We will now use Pytesseract OCR to read the text from the image. The text in image is now quite clear for Pytesseract to read. After running Pytesseract we return the string back to the main function. The main function now makes a square around with number plate with the read vehicle number.

number plate reader working
Number Plate Read successfully

Further Improvement

The proposed algorithm has worked well for this number plate. However the same algorithm may not work well universally. There will be issues where number plates are blurred, the orientations are not correct, sunlight and shade causes disturbance, etc. I will propose a few improvements which can be worked on later.
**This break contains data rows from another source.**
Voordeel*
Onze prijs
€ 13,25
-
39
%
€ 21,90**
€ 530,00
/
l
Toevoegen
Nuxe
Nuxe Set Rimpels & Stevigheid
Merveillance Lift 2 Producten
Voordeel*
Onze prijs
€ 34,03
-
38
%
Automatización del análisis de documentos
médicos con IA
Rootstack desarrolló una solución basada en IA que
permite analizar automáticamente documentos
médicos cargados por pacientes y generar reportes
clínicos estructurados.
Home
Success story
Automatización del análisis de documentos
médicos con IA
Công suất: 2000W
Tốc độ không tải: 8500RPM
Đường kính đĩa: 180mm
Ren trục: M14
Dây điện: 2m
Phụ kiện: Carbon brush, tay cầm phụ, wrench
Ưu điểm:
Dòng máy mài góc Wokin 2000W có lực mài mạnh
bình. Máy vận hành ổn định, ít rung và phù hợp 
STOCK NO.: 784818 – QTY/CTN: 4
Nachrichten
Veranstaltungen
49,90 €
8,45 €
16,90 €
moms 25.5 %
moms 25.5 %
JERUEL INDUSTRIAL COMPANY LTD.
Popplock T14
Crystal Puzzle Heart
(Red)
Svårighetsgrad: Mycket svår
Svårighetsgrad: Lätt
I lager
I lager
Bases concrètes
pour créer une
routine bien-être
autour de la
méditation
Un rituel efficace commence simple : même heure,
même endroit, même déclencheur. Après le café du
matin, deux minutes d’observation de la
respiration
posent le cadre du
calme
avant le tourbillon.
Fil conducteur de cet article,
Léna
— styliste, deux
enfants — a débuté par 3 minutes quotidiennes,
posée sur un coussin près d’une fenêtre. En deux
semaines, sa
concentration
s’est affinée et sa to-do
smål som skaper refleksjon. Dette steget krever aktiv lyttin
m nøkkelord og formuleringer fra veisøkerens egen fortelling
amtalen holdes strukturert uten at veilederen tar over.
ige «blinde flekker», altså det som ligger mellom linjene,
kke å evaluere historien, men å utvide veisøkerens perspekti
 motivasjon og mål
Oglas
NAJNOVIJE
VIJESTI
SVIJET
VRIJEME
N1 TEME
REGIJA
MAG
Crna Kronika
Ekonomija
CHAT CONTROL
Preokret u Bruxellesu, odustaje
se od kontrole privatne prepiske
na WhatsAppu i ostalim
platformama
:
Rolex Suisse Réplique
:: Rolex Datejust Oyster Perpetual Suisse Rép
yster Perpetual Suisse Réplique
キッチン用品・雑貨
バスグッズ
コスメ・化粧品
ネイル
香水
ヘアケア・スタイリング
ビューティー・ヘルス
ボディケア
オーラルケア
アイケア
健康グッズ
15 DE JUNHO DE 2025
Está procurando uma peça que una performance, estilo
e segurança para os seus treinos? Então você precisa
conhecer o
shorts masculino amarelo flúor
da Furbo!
  1. We can train the detector to identify number plates on a variety of real pictures. More pictures the better the detection.
  2. We can try the super-resolution module, for improving low resolution pictures.
  3. The above algorithm works well when the number plate is black characters on white background. For other combinations the module may need tweaking.
  4. For some difficult cases, we will have to extract contours and run OCR on those extracted contours.
  5. We can multiple algorithms and compare the outputs to a certain rule. The rule can be as simple as number of characters or sizes of characters. Rules can also be based on regex.